**Exercise brief:** Images excepted, the data below must be repeated exactly.

**Input for this task:**
::::::::::

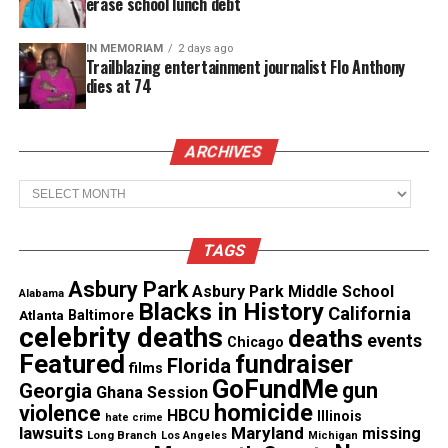
erase school lunch debt
will undergo the therapy at
University of Alabama
at Birmingham
.
IN MEMORIAM
2 days ago
Trailblazing entertainment journalist Flo Anthony
dies at 74
See also
Stewart Fulbright, Tuskegee Airman
and business school dean, dies at 92
ARCHIVES
Learn more about treatments available at UAB
.
Archives
TAGS
Share this:
Asbury Park
Asbury Park Middle School
Alabama
Blacks in History
California
Facebook
X
Atlanta
Baltimore
celebrity deaths
deaths
events
Chicago
Featured
fundraiser
Florida
Threads
Bluesky
films
GoFundMe
gun
Georgia
Ghana Session
homicide
violence
HBCU
Illinois
hate crime
lawsuits
Maryland
missing
Long Branch
Los Angeles
Michigan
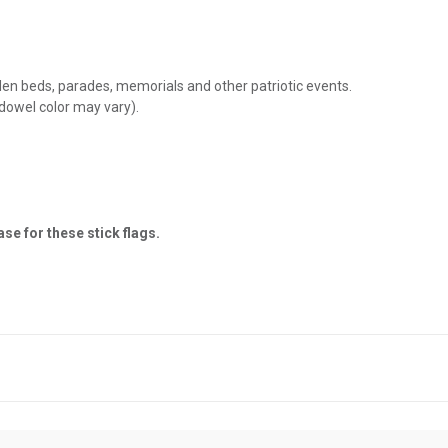
rden beds, parades, memorials and other patriotic events.
dowel color may vary).
se for these stick flags.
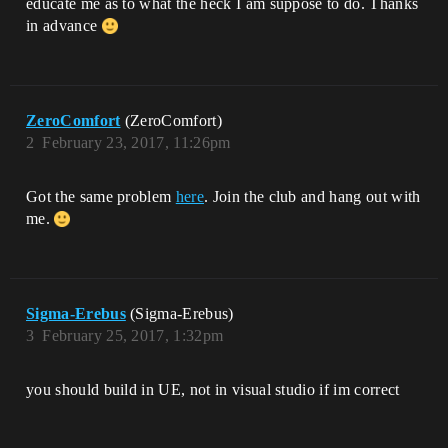
educate me as to what the heck I am suppose to do. Thanks
in advance
ZeroComfort
(ZeroComfort)
2
February 23, 2017, 11:26pm
Got the same problem
here
. Join the club and hang out with
me.
Sigma-Erebus
(Sigma-Erebus)
3
February 25, 2017, 1:32pm
you should build in UE, not in visual studio if im correct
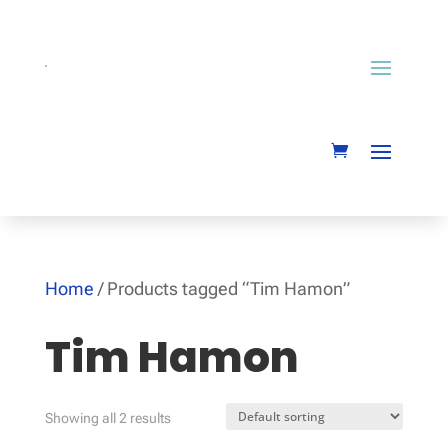
Home
/ Products tagged “Tim Hamon”
Tim Hamon
Showing all 2 results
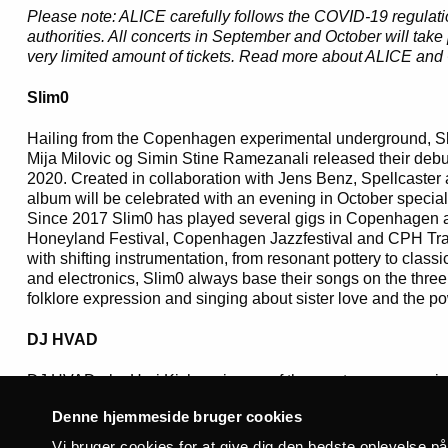
Please note: ALICE carefully follows the COVID-19 regulat
authorities. All concerts in September and October will take
very limited amount of tickets. Read more about ALICE a
Slim0
Hailing from the Copenhagen experimental underground, Sl
Mija Milovic og Simin Stine Ramezanali released their debut
2020. Created in collaboration with Jens Benz, Spellcaster 
album will be celebrated with an evening in October special
Since 2017 Slim0 has played several gigs in Copenhagen an
Honeyland Festival, Copenhagen Jazzfestival and CPH Tras
with shifting instrumentation, from resonant pottery to classi
and electronics, Slim0 always base their songs on the three
folklore expression and singing about sister love and the pow
DJ HVAD
DJ HVAD aka Hari Kishore is one of the most uncompromising
the contemporary Danish music scene. Apart from being the
Denne hjemmeside bruger cookies
label Syg Nok Records, he has also been involved in a varie
as Albertslund Terrorkorps and owning the Kommunal Dubp
Vi bruger cookies for at give dig den bedste oplevelse p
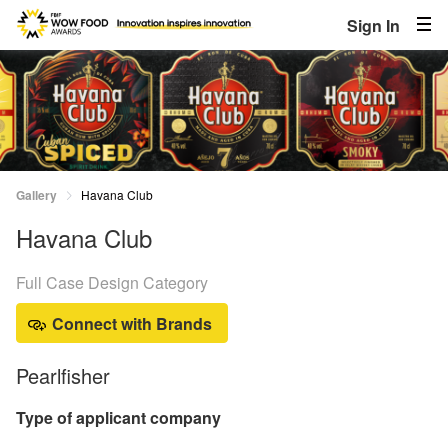
Sign In
Gallery
Havana Club
Havana Club
Full Case Design Category
Connect with Brands
Pearlfisher
Type of applicant company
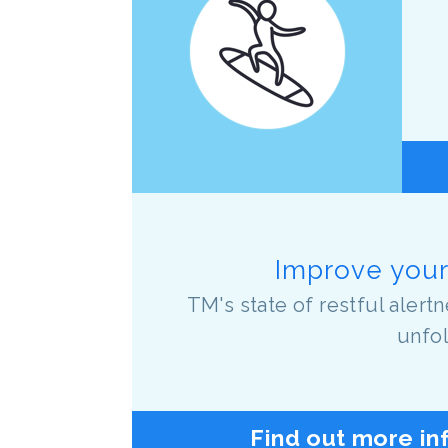
Improve your 
TM's state of restful aler
unfol
Find out more in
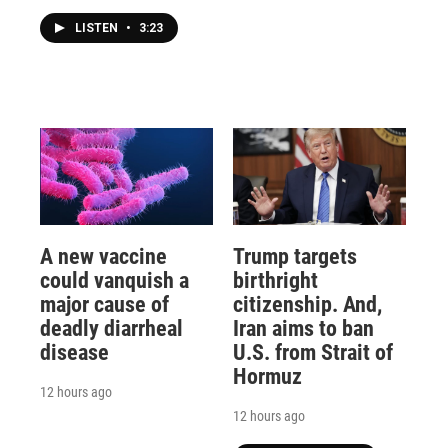
LISTEN
•
3:23
A new vaccine
Trump targets
could vanquish a
birthright
major cause of
citizenship. And,
deadly diarrheal
Iran aims to ban
disease
U.S. from Strait of
Hormuz
12 hours ago
12 hours ago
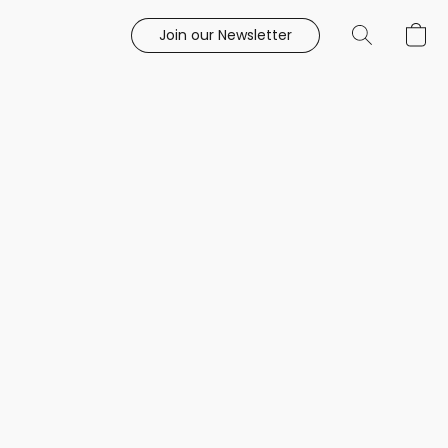
Join our Newsletter
e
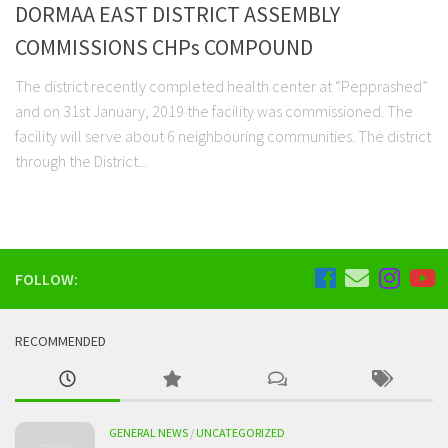
DORMAA EAST DISTRICT ASSEMBLY
COMMISSIONS CHPs COMPOUND
The district recently completed health center at “Pepprashed”
and on 31st January, 2019 the facility was commissioned. The
facility will serve about 6 neighbouring communities. The district
through the District...
FOLLOW:
RECOMMENDED
GENERAL NEWS
/
UNCATEGORIZED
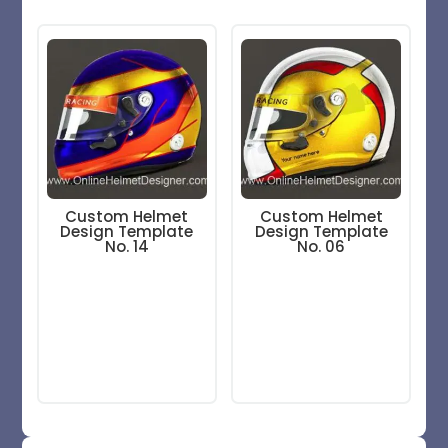
Custom Helmet
Custom Helmet
Design Template
Design Template
No. 14
No. 06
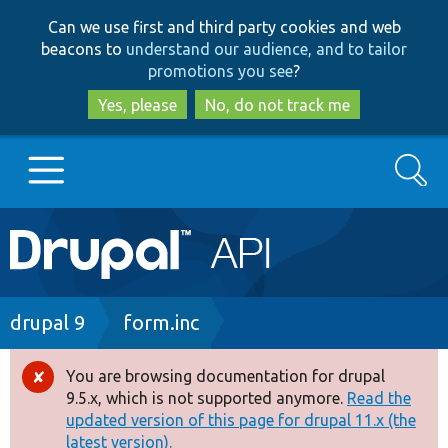
Skip
Skip
Can we use first and third party cookies and web
to
to
beacons to
understand our audience, and to tailor
main
search
promotions you see
?
content
Yes, please
No, do not track me
Search
Main
Go to Drupal.org
navigation
Drupal 7
Breadcrumb
drupal 9
form.inc
Drupal 8+
You are browsing documentation for drupal
Error
9.5.x, which is not supported anymore.
Read the
message
updated version of this page for drupal 11.x (the
Other projects
latest version).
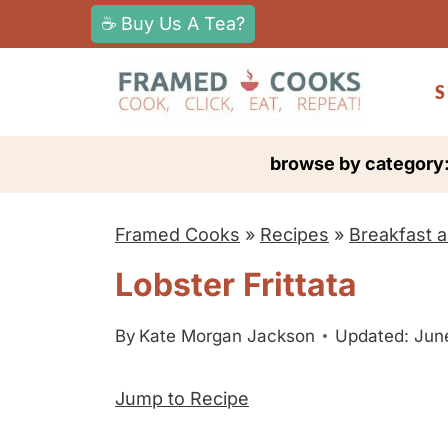
S
☕ Buy Us A Tea?
k
i
S
p
t
browse by category
o
c
Framed Cooks
»
Recipes
»
Breakfast 
o
n
Lobster Frittata
t
e
By
Kate Morgan Jackson
Updated: Jun
n
Jump to Recipe
t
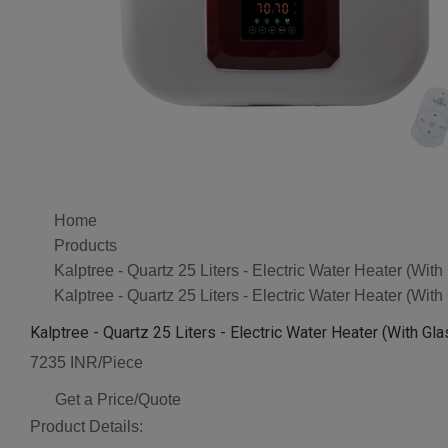
Home
Products
Kalptree - Quartz 25 Liters - Electric Water Heater (Wit
Kalptree - Quartz 25 Liters - Electric Water Heater (Wit
Kalptree - Quartz 25 Liters - Electric Water Heater (With Gl
7235 INR/Piece
Get a Price/Quote
Product Details:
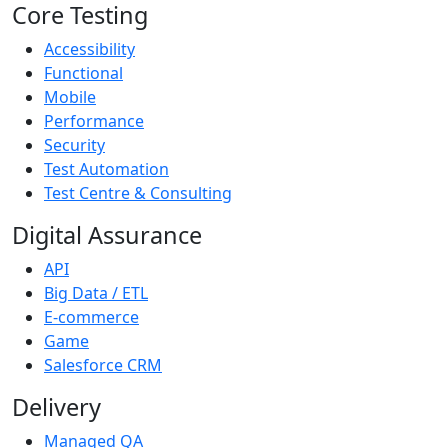
Core Testing
Accessibility
Functional
Mobile
Performance
Security
Test Automation
Test Centre & Consulting
Digital Assurance
API
Big Data / ETL
E-commerce
Game
Salesforce CRM
Delivery
Managed QA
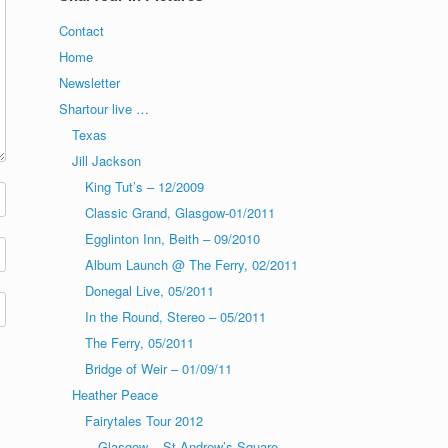
Contact
Home
Newsletter
Shartour live …
Texas
Jill Jackson
King Tut’s – 12/2009
Classic Grand, Glasgow-01/2011
Egglinton Inn, Beith – 09/2010
Album Launch @ The Ferry, 02/2011
Donegal Live, 05/2011
In the Round, Stereo – 05/2011
The Ferry, 05/2011
Bridge of Weir – 01/09/11
Heather Peace
Fairytales Tour 2012
Glasgow – St Andrew’s Square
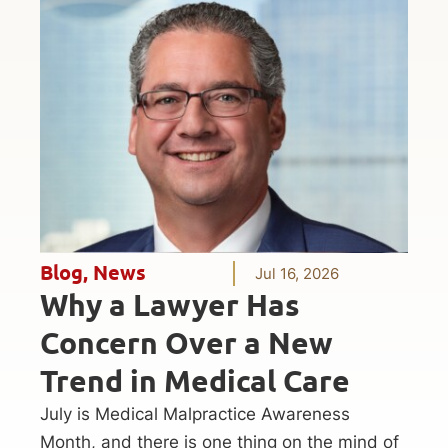
Blog
,
News
Jul 16, 2026
Why a Lawyer Has
Concern Over a New
Trend in Medical Care
July is Medical Malpractice Awareness
Month, and there is one thing on the mind of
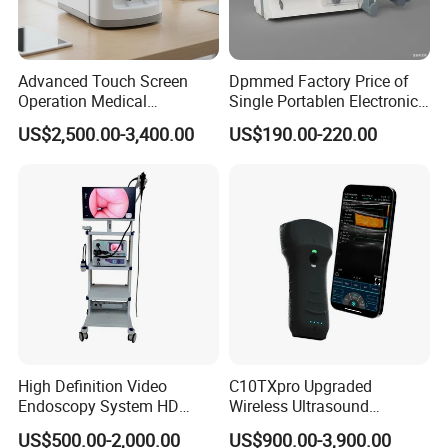
you better use
TCM03 microplate reader
Advanced Touch Screen
Dpmmed Factory Price of
Operation Medical
Single Portablen Electronic
Instrument C13 Breath
Syringe Pumps Sp1
US$2,500.00-3,400.00
US$190.00-220.00
Testing Ubt Test
High Definition Video
C10TXpro Upgraded
Endoscopy System HD
Wireless Ultrasound
Colonoscope Machine
Scanner Dual-probes
US$500.00-2,000.00
US$900.00-3,900.00
Veterinary Gastroscope
Multipurpose Ultrasound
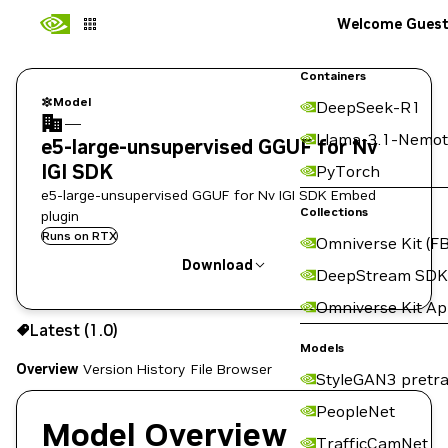
Welcome Gues
Containers
Model
DeepSeek-R1
—
Llama-3.1-Nemot
e5-large-unsupervised GGUF for Nv
IGI SDK
PyTorch
e5-large-unsupervised GGUF for Nv IGI SDK Embed
Collections
plugin
Runs on RTX
Omniverse Kit (FB
Download
DeepStream SDK
Omniverse Kit A
Use the NGC CLI to download:
Latest (1.0)
Models
Overview
Version History
File Browser
StyleGAN3 pretra
PeopleNet
Model Overview
TrafficCamNet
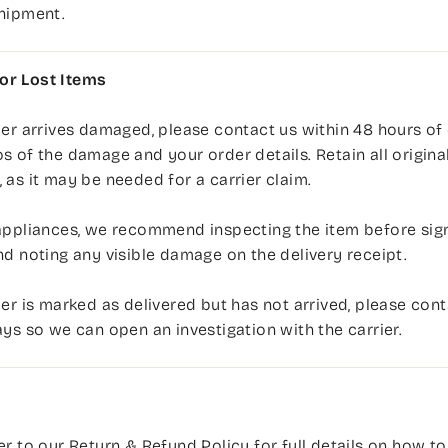
shipment.
r Lost Items
der arrives damaged, please contact us within 48 hours of 
s of the damage and your order details. Retain all origina
 as it may be needed for a carrier claim.
appliances, we recommend inspecting the item before sign
nd noting any visible damage on the delivery receipt.
der is marked as delivered but has not arrived, please cont
ays so we can open an investigation with the carrier.
er to our
Return & Refund Policy
for full details on how to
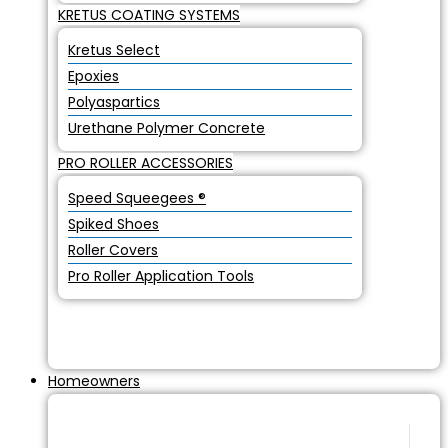
KRETUS COATING SYSTEMS
Kretus Select
Epoxies
Polyaspartics
Urethane Polymer Concrete
PRO ROLLER ACCESSORIES
Speed Squeegees ®
Spiked Shoes
Roller Covers
Pro Roller Application Tools
Homeowners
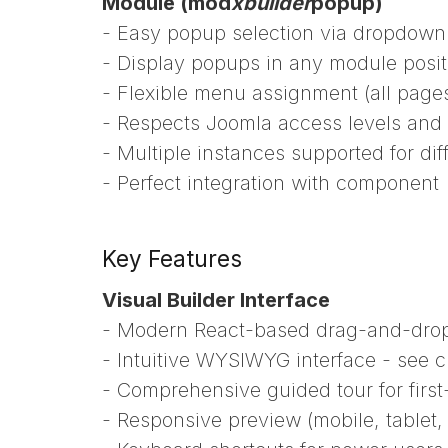
Module (mod
xbuilder
popup)
- Easy popup selection via dropdown
- Display popups in any module posit
- Flexible menu assignment (all pages
- Respects Joomla access levels and 
- Multiple instances supported for di
- Perfect integration with component
Key Features
Visual Builder Interface
- Modern React-based drag-and-drop
- Intuitive WYSIWYG interface - see c
- Comprehensive guided tour for first
- Responsive preview (mobile, tablet,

::::::::::

**Result of the exercise:**
erase school lunch debt
will undergo the therapy at
University of Alabama
at Birmingham
.
IN MEMORIAM
2 days ago
Trailblazing entertainment journalist Flo Anthony
dies at 74
See also
Stewart Fulbright, Tuskegee Airman
and business school dean, dies at 92
ARCHIVES
Learn more about treatments available at UAB
.
Archives
TAGS
Share this:
Asbury Park
Asbury Park Middle School
Alabama
Blacks in History
California
Facebook
X
Atlanta
Baltimore
celebrity deaths
deaths
events
Chicago
Featured
fundraiser
Florida
Threads
Bluesky
films
GoFundMe
gun
Georgia
Ghana Session
homicide
violence
HBCU
Illinois
hate crime
lawsuits
Maryland
missing
Long Branch
Los Angeles
Michigan
rden beds, parades, memorials and other patriotic events.
dowel color may vary).
se for these stick flags.
educate me as to what the heck I am suppose to do. Thanks
in advance
ZeroComfort
(ZeroComfort)
2
February 23, 2017, 11:26pm
Got the same problem
here
. Join the club and hang out with
me.
Sigma-Erebus
(Sigma-Erebus)
3
February 25, 2017, 1:32pm
you should build in UE, not in visual studio if im correct
Home
/ Products tagged “Tim Hamon”
Tim Hamon
Showing all 2 results
Please note: ALICE carefully follows the COVID-19 regulat
authorities. All concerts in September and October will take
very limited amount of tickets. Read more about ALICE a
Slim0
Hailing from the Copenhagen experimental underground, Sl
Mija Milovic og Simin Stine Ramezanali released their debut
2020. Created in collaboration with Jens Benz, Spellcaster 
album will be celebrated with an evening in October special
Since 2017 Slim0 has played several gigs in Copenhagen an
Honeyland Festival, Copenhagen Jazzfestival and CPH Tras
with shifting instrumentation, from resonant pottery to classi
and electronics, Slim0 always base their songs on the three
folklore expression and singing about sister love and the pow
DJ HVAD
DJ HVAD aka Hari Kishore is one of the most uncompromising
the contemporary Danish music scene. Apart from being the
Denne hjemmeside bruger cookies
label Syg Nok Records, he has also been involved in a varie
as Albertslund Terrorkorps and owning the Kommunal Dubp
Vi bruger cookies for at give dig den bedste oplevelse p
Sign In
Gallery
Havana Club
Havana Club
Full Case Design Category
Connect with Brands
Pearlfisher
Type of applicant company
Improve your 
TM's state of restful aler
unfol
Find out more in
LISTEN
•
3:23
A new vaccine
Trump targets
could vanquish a
birthright
major cause of
citizenship. And,
deadly diarrheal
Iran aims to ban
disease
U.S. from Strait of
Hormuz
12 hours ago
12 hours ago
Join our Newsletter
e
DORMAA EAST DISTRICT ASSEMBLY
COMMISSIONS CHPs COMPOUND
The district recently completed health center at “Pepprashed”
and on 31st January, 2019 the facility was commissioned. The
facility will serve about 6 neighbouring communities. The district
through the District...
FOLLOW:
RECOMMENDED
GENERAL NEWS
/
UNCATEGORIZED
Custom Helmet
Custom Helmet
Design Template
Design Template
No. 14
No. 06
Skip
Skip
Can we use first and third party cookies and web
to
to
beacons to
understand our audience, and to tailor
main
search
promotions you see
?
content
Yes, please
No, do not track me
Search
Main
Go to Drupal.org
navigation
Drupal 7
Breadcrumb
drupal 9
form.inc
Drupal 8+
You are browsing documentation for drupal
Error
9.5.x, which is not supported anymore.
Read the
message
updated version of this page for drupal 11.x (the
Other projects
latest version).
S
☕ Buy Us A Tea?
k
i
S
p
t
browse by category
o
c
Framed Cooks
»
Recipes
»
Breakfast 
o
n
Lobster Frittata
t
e
By
Kate Morgan Jackson
Updated: Jun
n
Jump to Recipe
t
Home
Products
Kalptree - Quartz 25 Liters - Electric Water Heater (Wit
Kalptree - Quartz 25 Liters - Electric Water Heater (Wit
Kalptree - Quartz 25 Liters - Electric Water Heater (With Gl
7235 INR/Piece
Get a Price/Quote
Product Details:
Core Testing
Accessibility
Functional
Mobile
Performance
Security
Test Automation
Test Centre & Consulting
Digital Assurance
API
Big Data / ETL
E-commerce
Game
Salesforce CRM
Delivery
Managed QA
Contact
Home
Newsletter
Shartour live …
Texas
Jill Jackson
King Tut’s – 12/2009
Classic Grand, Glasgow-01/2011
Egglinton Inn, Beith – 09/2010
Album Launch @ The Ferry, 02/2011
Donegal Live, 05/2011
In the Round, Stereo – 05/2011
The Ferry, 05/2011
Bridge of Weir – 01/09/11
Heather Peace
Fairytales Tour 2012
Glasgow – St Andrew’s Square
Blog
,
News
Jul 16, 2026
Why a Lawyer Has
Concern Over a New
Trend in Medical Care
July is Medical Malpractice Awareness
Month, and there is one thing on the mind of
you better use
TCM03 microplate reader
Advanced Touch Screen
Dpmmed Factory Price of
Operation Medical
Single Portablen Electronic
Instrument C13 Breath
Syringe Pumps Sp1
US$2,500.00-3,400.00
US$190.00-220.00
Testing Ubt Test
High Definition Video
C10TXpro Upgraded
Endoscopy System HD
Wireless Ultrasound
Colonoscope Machine
Scanner Dual-probes
US$500.00-2,000.00
US$900.00-3,900.00
Veterinary Gastroscope
Multipurpose Ultrasound
Welcome Gues
Containers
Model
DeepSeek-R1
—
Llama-3.1-Nemot
e5-large-unsupervised GGUF for Nv
IGI SDK
PyTorch
e5-large-unsupervised GGUF for Nv IGI SDK Embed
Collections
plugin
Runs on RTX
Omniverse Kit (FB
Download
DeepStream SDK
Omniverse Kit A
Use the NGC CLI to download:
Latest (1.0)
Models
Overview
Version History
File Browser
StyleGAN3 pretra
PeopleNet
Model Overview
TrafficCamNet
shipment.
r Lost Items
der arrives damaged, please contact us within 48 hours of 
s of the damage and your order details. Retain all origina
 as it may be needed for a carrier claim.
appliances, we recommend inspecting the item before sign
nd noting any visible damage on the delivery receipt.
der is marked as delivered but has not arrived, please cont
ays so we can open an investigation with the carrier.
er to our
Return & Refund Policy
for full details on how to
KRETUS COATING SYSTEMS
Kretus Select
Epoxies
Polyaspartics
Urethane Polymer Concrete
PRO ROLLER ACCESSORIES
Speed Squeegees ®
Spiked Shoes
Roller Covers
Pro Roller Application Tools
Homeowners
Module (mod
xbuilder
popup)
- Easy popup selection via dropdown
- Display popups in any module posit
- Flexible menu assignment (all pages
- Respects Joomla access levels and 
- Multiple instances supported for di
- Perfect integration with component
Key Features
Visual Builder Interface
- Modern React-based drag-and-drop
- Intuitive WYSIWYG interface - see c
- Comprehensive guided tour for first
- Responsive preview (mobile, tablet,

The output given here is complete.